**Problem description:** Your answer should hold exactly the lines from the line containing "input [0:0] control;" through the end of the entries that follow.

**The input:**
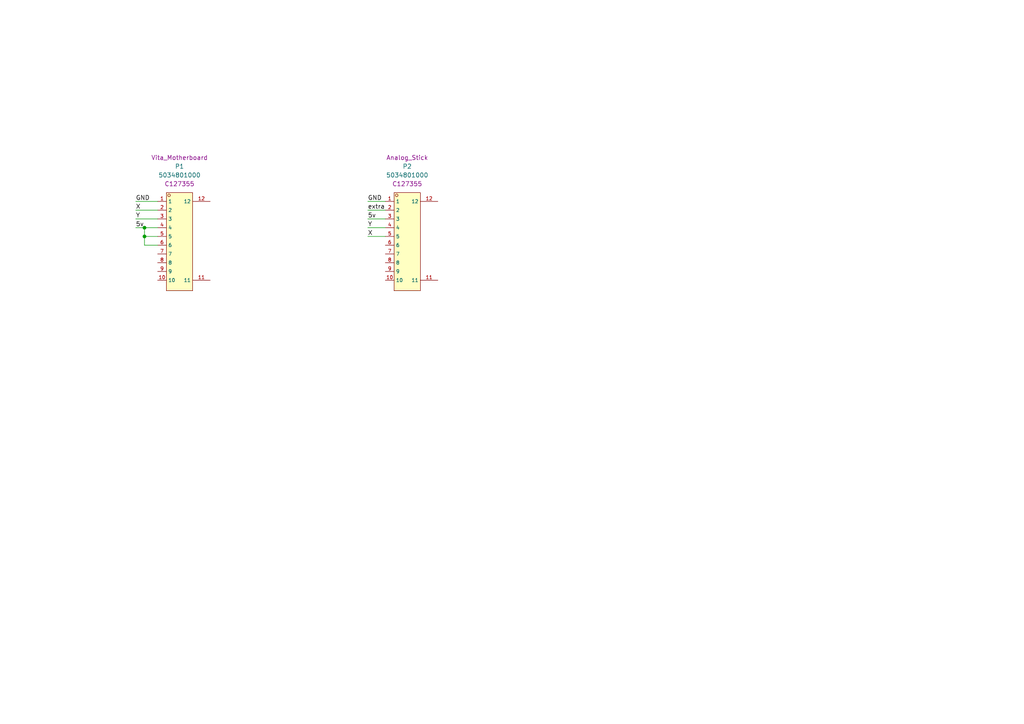
<source format=kicad_sch>
(kicad_sch (version 20230121) (generator eeschema)

  (uuid b0f5135c-2cd7-4af5-8261-fad7f5da8ea0)

  (paper "A4")

  

  (junction (at 41.91 66.04) (diameter 0) (color 0 0 0 0)
    (uuid 67a7cb5d-1b69-44f7-a78d-be84910bab01)
  )
  (junction (at 41.91 68.58) (diameter 0) (color 0 0 0 0)
    (uuid 808a0c27-1894-4c67-a5ad-45d29c48c6e8)
  )

  (wire (pts (xy 106.68 63.5) (xy 111.76 63.5))
    (stroke (width 0) (type default))
    (uuid 17bb7fb0-1091-43ea-8b42-9ea4149b4158)
  )
  (wire (pts (xy 106.68 60.96) (xy 111.76 60.96))
    (stroke (width 0) (type default))
    (uuid 23e439d3-dccd-4b51-9e50-f9013bb713f1)
  )
  (wire (pts (xy 106.68 58.42) (xy 111.76 58.42))
    (stroke (width 0) (type default))
    (uuid 359ddd98-b7a3-4ac8-946d-deefd3576696)
  )
  (wire (pts (xy 41.91 71.12) (xy 41.91 68.58))
    (stroke (width 0) (type default))
    (uuid 3bf412db-3e0c-4074-9841-e6e4c051e7aa)
  )
  (wire (pts (xy 45.72 71.12) (xy 41.91 71.12))
    (stroke (width 0) (type default))
    (uuid 3d7f5fad-5e7f-4ced-94fe-b90167b3b368)
  )
  (wire (pts (xy 41.91 68.58) (xy 41.91 66.04))
    (stroke (width 0) (type default))
    (uuid 7c8d80da-bfd3-475f-9026-2362d71e71fc)
  )
  (wire (pts (xy 41.91 66.04) (xy 45.72 66.04))
    (stroke (width 0) (type default))
    (uuid 976699f6-d013-4f3d-9acf-7c47c75bc1d6)
  )
  (wire (pts (xy 39.37 60.96) (xy 45.72 60.96))
    (stroke (width 0) (type default))
    (uuid 9b6eb18f-2448-4f99-bdc7-a05c95bb5fe2)
  )
  (wire (pts (xy 45.72 68.58) (xy 41.91 68.58))
    (stroke (width 0) (type default))
    (uuid a6103c6a-6610-4a08-9603-95633222dde3)
  )
  (wire (pts (xy 39.37 58.42) (xy 45.72 58.42))
    (stroke (width 0) (type default))
    (uuid a6521a53-f730-48af-aa76-87b465ac17d8)
  )
  (wire (pts (xy 106.68 66.04) (xy 111.76 66.04))
    (stroke (width 0) (type default))
    (uuid b7aefb5f-e2fd-4764-a8b6-027ae190af9c)
  )
  (wire (pts (xy 106.68 68.58) (xy 111.76 68.58))
    (stroke (width 0) (type default))
    (uuid cca313a4-0a01-4a82-9139-39403a0cca97)
  )
  (wire (pts (xy 39.37 63.5) (xy 45.72 63.5))
    (stroke (width 0) (type default))
    (uuid e411fc08-bedb-4144-aae0-80c3247a78cb)
  )
  (wire (pts (xy 39.37 66.04) (xy 41.91 66.04))
    (stroke (width 0) (type default))
    (uuid f178fee7-1cae-4d78-a187-fda33625ac49)
  )

  (label "5v" (at 39.37 66.04 0) (fields_autoplaced)
    (effects (font (size 1.27 1.27)) (justify left bottom))
    (uuid 0c8b0900-777d-4217-9951-ccf0580502fd)
  )
  (label "X" (at 106.68 68.58 0) (fields_autoplaced)
    (effects (font (size 1.27 1.27)) (justify left bottom))
    (uuid 32e54349-548f-4d8d-83e7-8d363bd30b79)
  )
  (label "Y" (at 106.68 66.04 0) (fields_autoplaced)
    (effects (font (size 1.27 1.27)) (justify left bottom))
    (uuid 6742d7ac-e1df-4e8f-827a-0bbcf2c3e1eb)
  )
  (label "GND" (at 106.68 58.42 0) (fields_autoplaced)
    (effects (font (size 1.27 1.27)) (justify left bottom))
    (uuid 6e5370ac-0c23-4e3e-b9be-8f870b01df5c)
  )
  (label "extra" (at 106.68 60.96 0) (fields_autoplaced)
    (effects (font (size 1.27 1.27)) (justify left bottom))
    (uuid 6fba013b-9970-4e4e-93bf-a8292676e231)
  )
  (label "X" (at 39.37 60.96 0) (fields_autoplaced)
    (effects (font (size 1.27 1.27)) (justify left bottom))
    (uuid 9da7edf9-86de-4fc5-bb50-b248f682f265)
  )
  (label "5v" (at 106.68 63.5 0) (fields_autoplaced)
    (effects (font (size 1.27 1.27)) (justify left bottom))
    (uuid c6d9efb1-4ced-432e-bf31-38861d69d506)
  )
  (label "Y" (at 39.37 63.5 0) (fields_autoplaced)
    (effects (font (size 1.27 1.27)) (justify left bottom))
    (uuid d42eb43a-1192-40da-a642-ccbe95ac557f)
  )
  (label "GND" (at 39.37 58.42 0) (fields_autoplaced)
    (effects (font (size 1.27 1.27)) (justify left bottom))
    (uuid ee3401d0-7642-4117-8db1-1b0f64fd5117)
  )

  (symbol (lib_id "JLCPCB_schematic:5034801000") (at 48.26 58.42 0) (unit 1)
    (in_bom yes) (on_board yes) (dnp no)
    (uuid 22eb071f-292d-4881-9ff8-0d5c64687f5c)
    (property "Reference" "P1" (at 52.07 48.26 0)
      (effects (font (size 1.27 1.27)))
    )
    (property "Value" "5034801000" (at 52.07 50.8 0)
      (effects (font (size 1.27 1.27)))
    )
    (property "Footprint" "JLCPCB_footprint:FPC-SMD_5034801000" (at 48.26 68.58 0)
      (effects (font (size 1.27 1.27) italic) hide)
    )
    (property "Datasheet" "https://item.szlcsc.com/138637.html" (at 45.974 58.293 0)
      (effects (font (size 1.27 1.27)) (justify left) hide)
    )
    (property "LCSC" "C127355" (at 52.07 53.34 0)
      (effects (font (size 1.27 1.27)))
    )
    (property "Usage" "Vita_Motherboard" (at 52.07 45.72 0)
      (effects (font (size 1.27 1.27)))
    )
    (pin "1" (uuid 0f58139a-0827-4777-922b-7627db1135a3))
    (pin "10" (uuid 12d9e370-ce35-44d9-95ff-d09e1a517e0d))
    (pin "11" (uuid 602c6d75-a22e-42ba-a65d-2c668d1ca66b))
    (pin "12" (uuid ed89d6c9-a0b5-4f22-84b7-2d6222379077))
    (pin "2" (uuid 2f67b82a-340a-481c-a71d-64bc1fbb2379))
    (pin "3" (uuid e9c7b2d9-acfb-4a3c-aa4c-97944add1fbc))
    (pin "4" (uuid a1c8adbb-01b3-4560-bb0e-ea12ec686ac8))
    (pin "5" (uuid bca36cc5-9107-4b42-b7a1-a74aa9886191))
    (pin "6" (uuid 3ade89cc-3c83-49c4-8f6a-4fba33cfb8a7))
    (pin "7" (uuid 63452f1c-92cc-43d2-97e9-0cc9959c6eba))
    (pin "8" (uuid 2f17da94-0665-4d28-a59b-85cb2d83c4c9))
    (pin "9" (uuid faa61a9a-f50f-48c6-9c53-f7b5e1d2168e))
    (instances
      (project "VitaAnalogAdapter"
        (path "/b0f5135c-2cd7-4af5-8261-fad7f5da8ea0"
          (reference "P1") (unit 1)
        )
      )
    )
  )

  (symbol (lib_id "JLCPCB_schematic:5034801000") (at 114.3 58.42 0) (unit 1)
    (in_bom yes) (on_board yes) (dnp no)
    (uuid 605d7969-cb97-45f5-9f4b-82dd71669a6a)
    (property "Reference" "P2" (at 118.11 48.26 0)
      (effects (font (size 1.27 1.27)))
    )
    (property "Value" "5034801000" (at 118.11 50.8 0)
      (effects (font (size 1.27 1.27)))
    )
    (property "Footprint" "JLCPCB_footprint:FPC-SMD_5034801000" (at 114.3 68.58 0)
      (effects (font (size 1.27 1.27) italic) hide)
    )
    (property "Datasheet" "https://item.szlcsc.com/138637.html" (at 112.014 58.293 0)
      (effects (font (size 1.27 1.27)) (justify left) hide)
    )
    (property "LCSC" "C127355" (at 118.11 53.34 0)
      (effects (font (size 1.27 1.27)))
    )
    (property "Usage" "Analog_Stick" (at 118.11 45.72 0)
      (effects (font (size 1.27 1.27)))
    )
    (pin "1" (uuid 61fe2c85-e18d-47f7-9ac9-48354ee98668))
    (pin "10" (uuid ac900726-bd5d-4eda-a573-8af95acf6556))
    (pin "11" (uuid db5794bc-68c5-480d-a69f-51cd3b9bd332))
    (pin "12" (uuid 38f9a218-2416-4fc2-a794-cceb5d5ddda8))
    (pin "2" (uuid 941734a6-01f6-48a3-9f5f-6af6b7fe564c))
    (pin "3" (uuid 7457c56a-68b8-4a8e-ac14-47da129c89db))
    (pin "4" (uuid 655cca5d-46f3-403c-9793-a6d6791918fd))
    (pin "5" (uuid bf68bc6f-ee5a-4975-915e-70a1344ceffd))
    (pin "6" (uuid d5447fcf-6452-4c46-84cb-99b2b6828b7e))
    (pin "7" (uuid bd908861-10de-4d92-a072-3174e87bc5c4))
    (pin "8" (uuid b6836855-96ea-475c-980c-98a2920245f1))
    (pin "9" (uuid d399c4a0-79cc-472e-bad3-751577f94591))
    (instances
      (project "VitaAnalogAdapter"
        (path "/b0f5135c-2cd7-4af5-8261-fad7f5da8ea0"
          (reference "P2") (unit 1)
        )
      )
    )
  )

  (sheet_instances
    (path "/" (page "1"))
  )
)

</source>
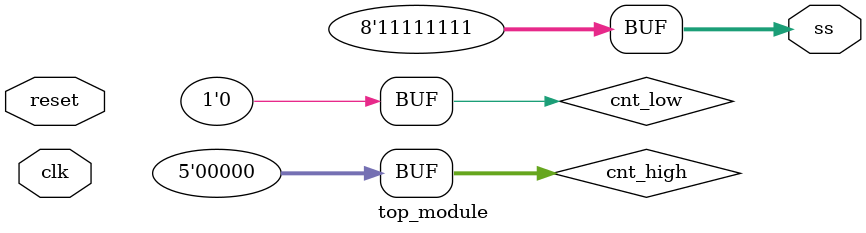
<source format=v>
module top_module(
    input 			clk		,  //4Hz
    input 			reset	,
	output	[7:0]	ss
); 
	// Write your code here
    reg cnt_low = 0;
    reg [4:0] cnt_high = 0;
    reg [3:0] low_ss, high_ss;
    assign ss = 8'hff;
    always @(posedge clk) begin
        if(cnt_high % 10) // 4 Hz, 4 time a loop
        if(reset) begin
            
        end
    end
	
endmodule

</source>
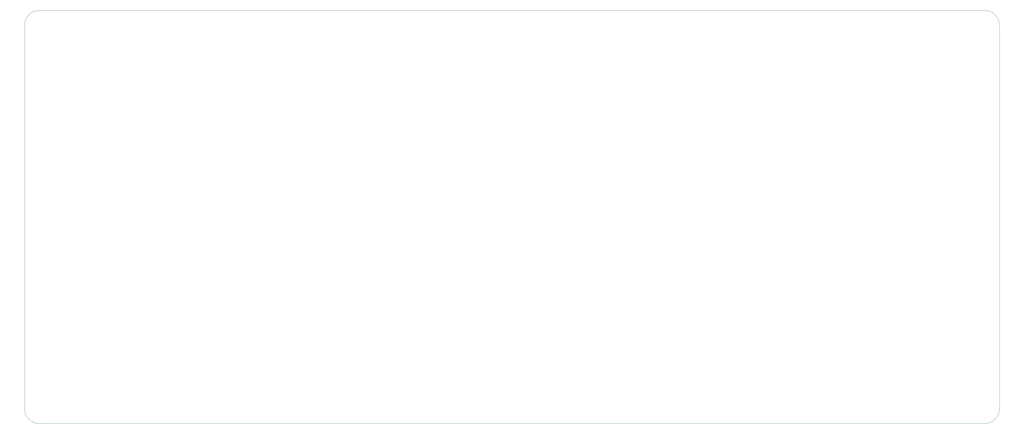
<source format=gm1>
G04 #@! TF.GenerationSoftware,KiCad,Pcbnew,7.0.5*
G04 #@! TF.CreationDate,2024-08-24T17:49:56+10:00*
G04 #@! TF.ProjectId,keyboard,6b657962-6f61-4726-942e-6b696361645f,rev?*
G04 #@! TF.SameCoordinates,Original*
G04 #@! TF.FileFunction,Profile,NP*
%FSLAX46Y46*%
G04 Gerber Fmt 4.6, Leading zero omitted, Abs format (unit mm)*
G04 Created by KiCad (PCBNEW 7.0.5) date 2024-08-24 17:49:56*
%MOMM*%
%LPD*%
G01*
G04 APERTURE LIST*
G04 #@! TA.AperFunction,Profile*
%ADD10C,0.100000*%
G04 #@! TD*
G04 APERTURE END LIST*
D10*
X375000000Y-197000000D02*
G75*
G03*
X380000000Y-192000000I0J5000000D01*
G01*
X50000000Y-62000000D02*
X50000000Y-192000000D01*
X380000000Y-192000000D02*
X380000000Y-62000000D01*
X375000000Y-57000000D02*
X55000000Y-57000000D01*
X55000000Y-197000000D02*
X375000000Y-197000000D01*
X380000000Y-62000000D02*
G75*
G03*
X375000000Y-57000000I-5000000J0D01*
G01*
X55000000Y-57000000D02*
G75*
G03*
X50000000Y-62000000I0J-5000000D01*
G01*
X50000000Y-192000000D02*
G75*
G03*
X55000000Y-197000000I5000000J0D01*
G01*
M02*

</source>
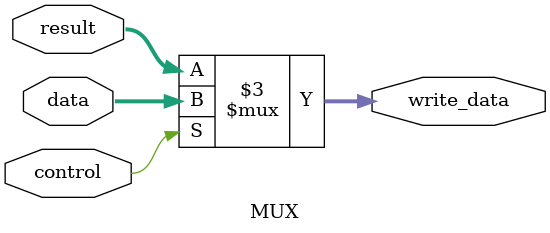
<source format=v>
module MUX (control, data, result, write_data);

    // Parameters
    parameter DATA_WIDTH = 4;

    // Input
    input [0:0] control;
    input [DATA_WIDTH-1:0] data, result;

    // Output
    output reg [DATA_WIDTH-1:0] write_data;

    always @(control, data, result)
    begin
        if (control)
            write_data <= data;
        else
            write_data <= result;
    end

endmodule

</source>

**Response area:**
    input [0:0] control;
    input [DATA_WIDTH-1:0] data, result;

    // Output
    output reg [DATA_WIDTH-1:0] write_data;

    always @(control, data, result)
    begin
        if (control)
            write_data <= data;
        else
            write_data <= result;
    end

endmodule

</source>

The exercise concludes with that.